Required tasks |
[1] According to the Ian McHugh interview, which award did he win in 2010?
[2] Copy the stretch of the Ian McHugh interview from "Ian McHugh: Sprinkling" through "about Ian McHugh?", word for word.

-- Extracted text start --

Ian McHugh: Sprinkling the Angel Dust

angel-dust-webAustralian spec-fic writer Ian McHugh’s debut short story collection, Angel Dust, was one of the finalists for this year’s Aurealis Awards for Best Collection – and it’s available here from Ticonderoga Publications (and you should go and get a copy). He’s sold stories to professional and semi-pro magazines, webzines and anthologies in Australia and internationally, and he’s won (well, his stories have) grand prize in the Writers of the Future contest, as well as the Aurealis for Best Fantasy Short Story in 2010. He’s also a Clarion West graduate – here he talks about writing, beer, and crass opportunism!

1. So, what do new readers need to know about Ian McHugh?

-- Extracted text end --
-- Dataset start --

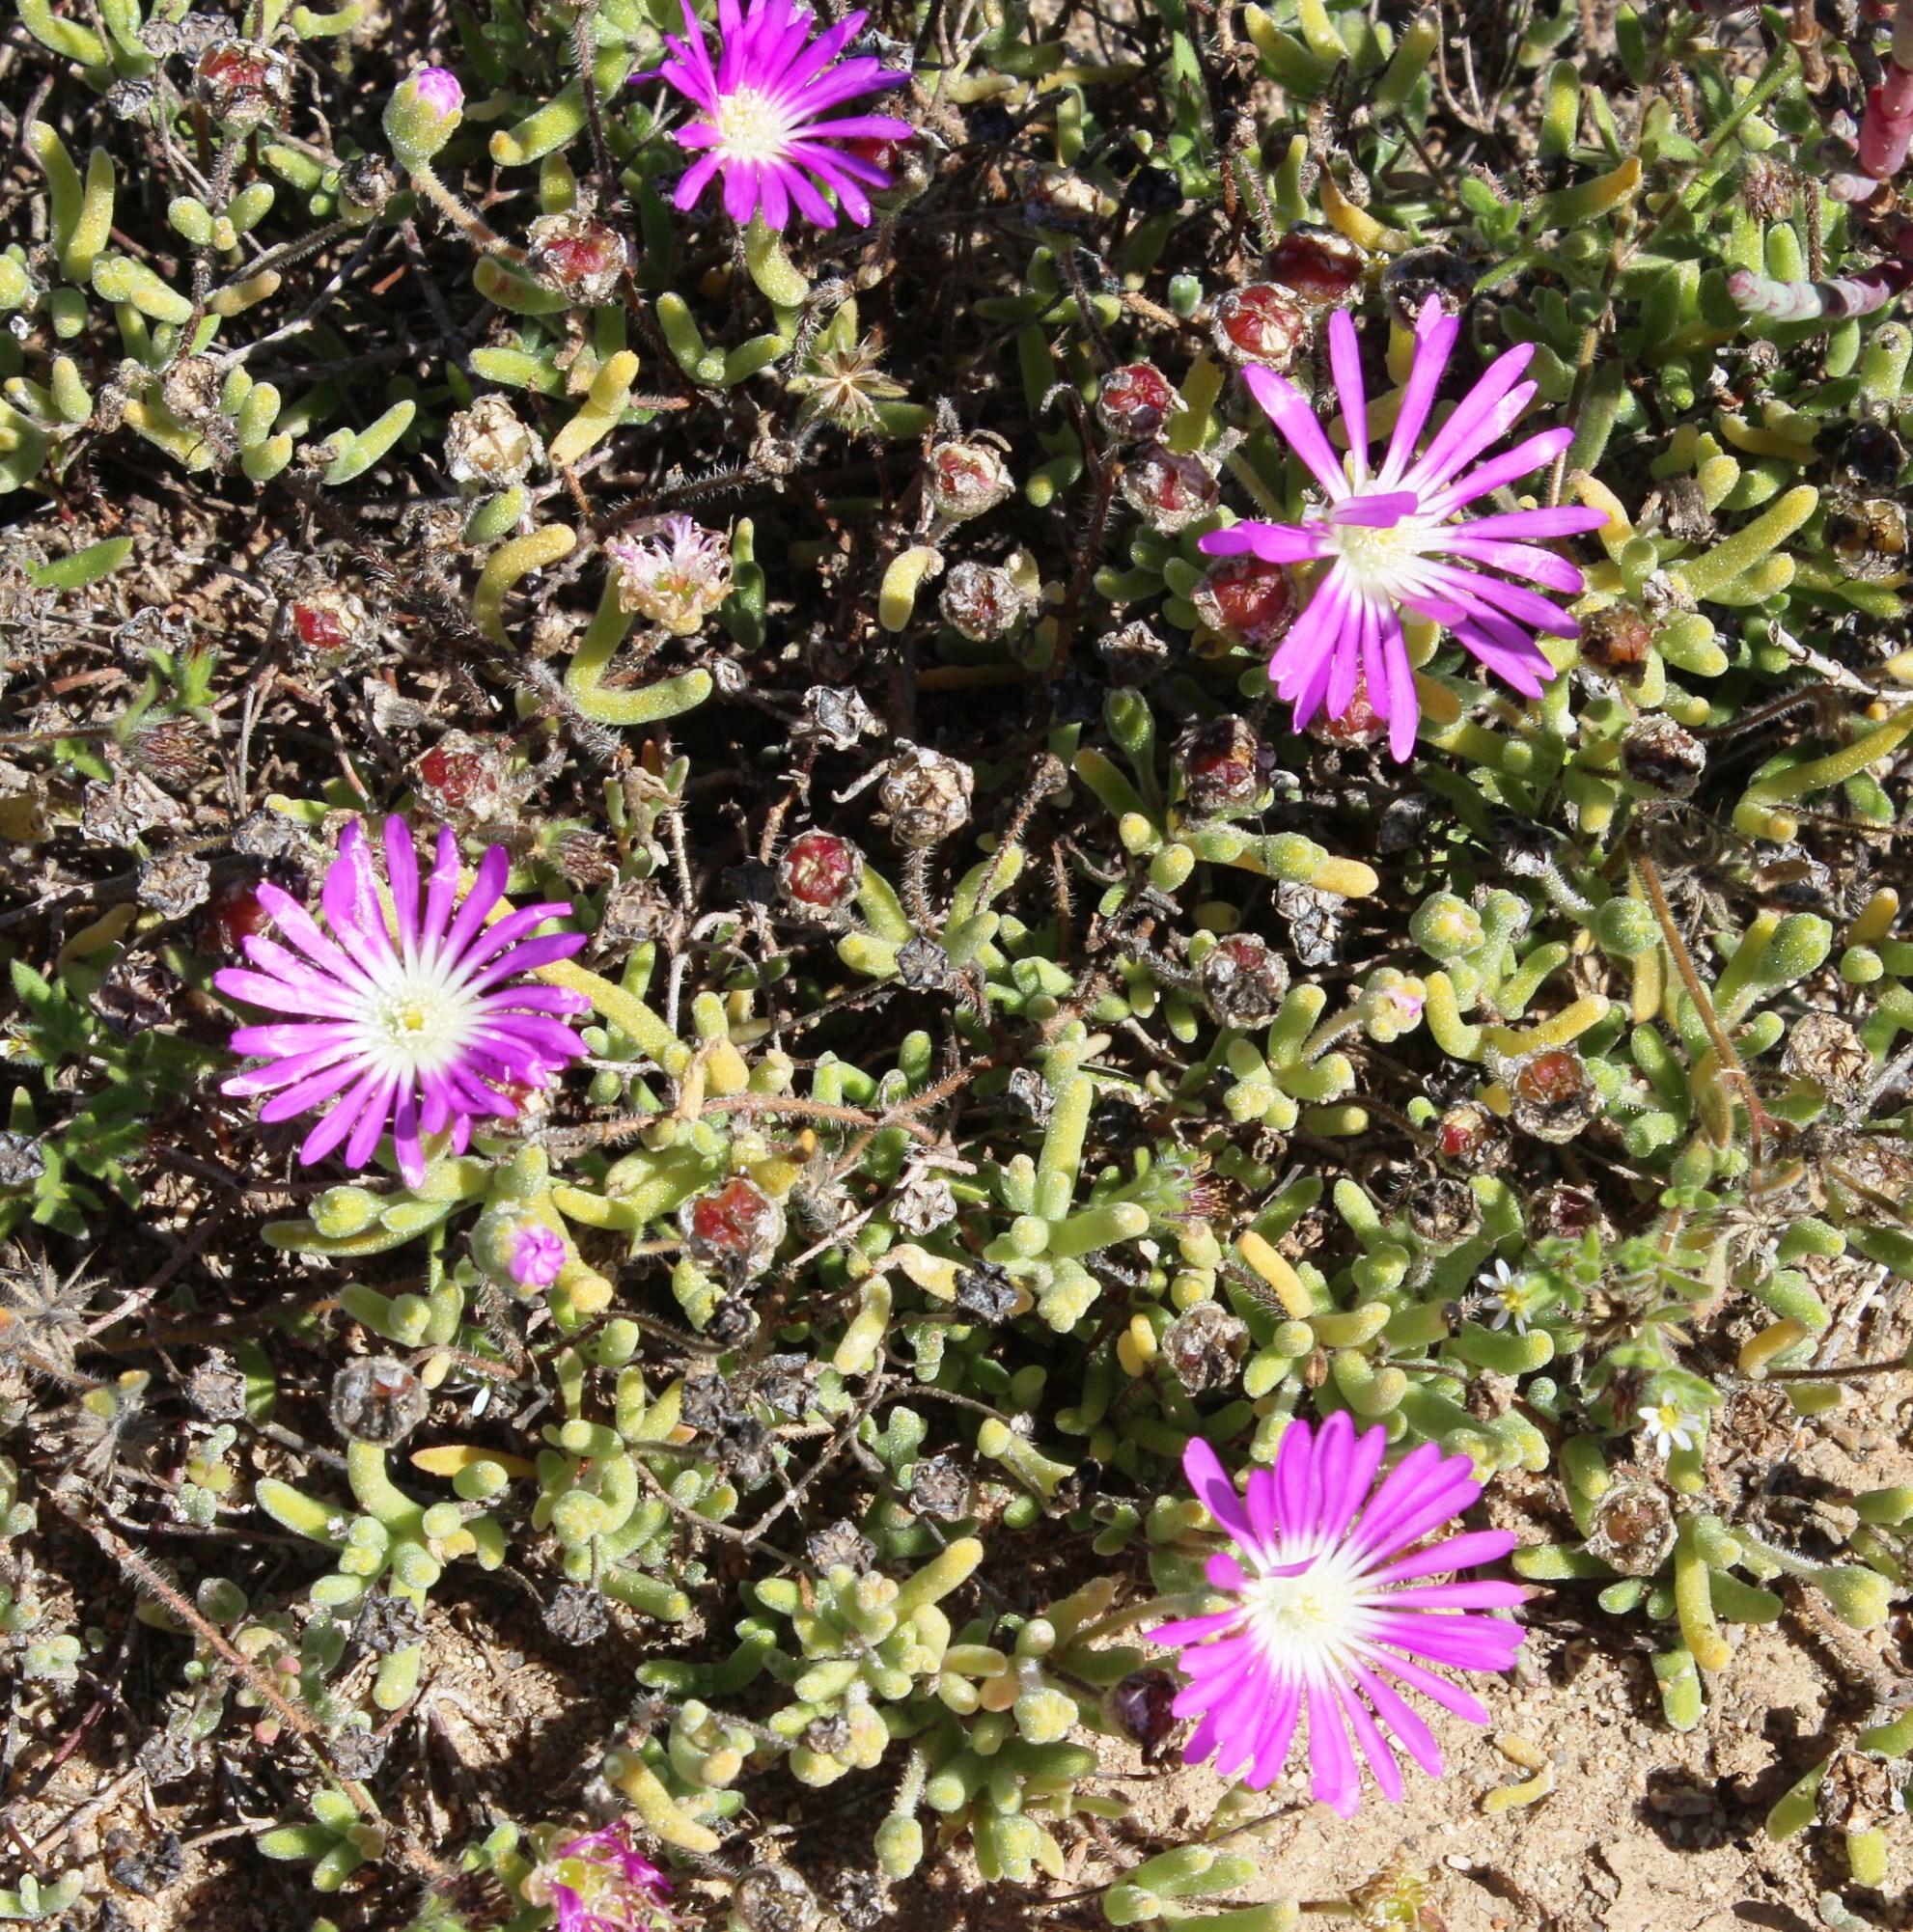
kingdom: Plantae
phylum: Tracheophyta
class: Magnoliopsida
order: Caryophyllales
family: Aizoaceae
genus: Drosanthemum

-- Dataset end --

Solutions to the tasks |
[1] The Aurealis Award for Best Fantasy Short Story.

[2]
Ian McHugh: Sprinkling the Angel Dust

angel-dust-webAustralian spec-fic writer Ian McHugh’s debut short story collection, Angel Dust, was one of the finalists for this year’s Aurealis Awards for Best Collection – and it’s available here from Ticonderoga Publications (and you should go and get a copy). He’s sold stories to professional and semi-pro magazines, webzines and anthologies in Australia and internationally, and he’s won (well, his stories have) grand prize in the Writers of the Future contest, as well as the Aurealis for Best Fantasy Short Story in 2010. He’s also a Clarion West graduate – here he talks about writing, beer, and crass opportunism!

1. So, what do new readers need to know about Ian McHugh?